Tres días más tarde, ya se recomendaba cancelar cualquier evento público. El habitual concierto de jazz en la biblioteca central que se anunciaba por la mañana, se cancelaba por la tarde. Un espectáculo que apenas congregaba a una treintena de personas en un salón de actos.

El día 16, con siete casos en Lexington (y 25 en todo el Estado), se cerraron las escuelas, institutos y universidades. Y en un par de días, los bares, restaurantes (solo se permite la recogida o envío de comida y los drive-thru) y los centros comerciales. También las iglesias y los edificios públicos. Pero en ningún momento se ha suspendido la libre circulación o se ha ordenado el confinamiento de la población.

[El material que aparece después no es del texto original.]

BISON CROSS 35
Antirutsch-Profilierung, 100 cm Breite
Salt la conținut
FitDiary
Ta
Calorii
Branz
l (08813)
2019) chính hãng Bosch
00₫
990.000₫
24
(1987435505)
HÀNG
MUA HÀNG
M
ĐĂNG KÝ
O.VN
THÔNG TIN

Se ha potenciado el trabajo a distancia, y la ocupación de los aparcamientos céntricos ha bajado a la mitad. Hasta hace poco se podían ver notas en las puertas de algún estudio de arquitectura y tiendas advirtiendo de que, aunque el negocio no estaba cerrado, se debía solicitar cita previa para ser atendido, siempre respetando las medidas y distancias establecidas por el gobernador.

Esos primeros días, Lexington no fue una excepción a la ola de histeria y acaparamiento de productos básicos: papel higiénico, pasta, pollo y carne (no orgánicos) desaparecieron de los estantes de los supermercados. Desde hace un mes se ha restringido la ocupación a la mitad y se forma en la entrada una pequeña cola de no más de seis personas.

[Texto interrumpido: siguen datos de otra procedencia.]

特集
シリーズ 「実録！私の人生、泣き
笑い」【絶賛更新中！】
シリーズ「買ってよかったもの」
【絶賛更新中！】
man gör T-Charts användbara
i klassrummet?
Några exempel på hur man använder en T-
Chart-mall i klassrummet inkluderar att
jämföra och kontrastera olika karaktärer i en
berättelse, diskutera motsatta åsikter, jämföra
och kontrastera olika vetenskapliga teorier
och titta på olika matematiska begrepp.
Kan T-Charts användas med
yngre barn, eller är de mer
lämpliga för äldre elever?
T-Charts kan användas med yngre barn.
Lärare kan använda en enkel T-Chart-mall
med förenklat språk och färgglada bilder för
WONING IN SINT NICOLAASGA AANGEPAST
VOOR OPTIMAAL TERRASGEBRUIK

Es difícil encontrar mascarillas en las farmacias (ubicadas en los propios supermercados). Su uso no está generalizado, y muchas de las que se ven son claramente caseras.

En el Estado, los parques naturales del sur y de los Apalaches han cerrado los centros de visitantes, pero nada impide hacer senderismo; es más, los aparcamientos se llenan e incluso hay visitantes de otros Estados vecinos.

Todos los días el gobernador demócrata Andy Bershear comparece en rueda de prensa para ofrecer novedades (como hacen en la mayoría de los otros Estados). Bershear apuesta por la realización masiva de test. Ha urgido a los kentuckianos a hacérselos desde el pasado lunes, y son gratuitos por la colaboración de las cadenas de supermercados Kroger y las farmacias Walgreens. En Lexington tienen lugar en una zona de mayor población negra, al parecer más afectada: acumulan el 30% de los casos aunque solo suponen el 15% de los habitantes.

Lexington llevaba contabilizados el jueves 248 infectados (10 más que el domingo) y 9 fallecidos. En Kentucky alcanzaban los 4.708 infectados (912 casos por millón de habitantes, muy por debajo de los 4.581 de España) y 248 fallecidos (5,26% de los contagiados, frente al 11,50% de España).

Pero da igual. Lo más grave, seguirán diciendo, está en Estados Unidos.

Tomás Serrano es arquitecto e ilustrador.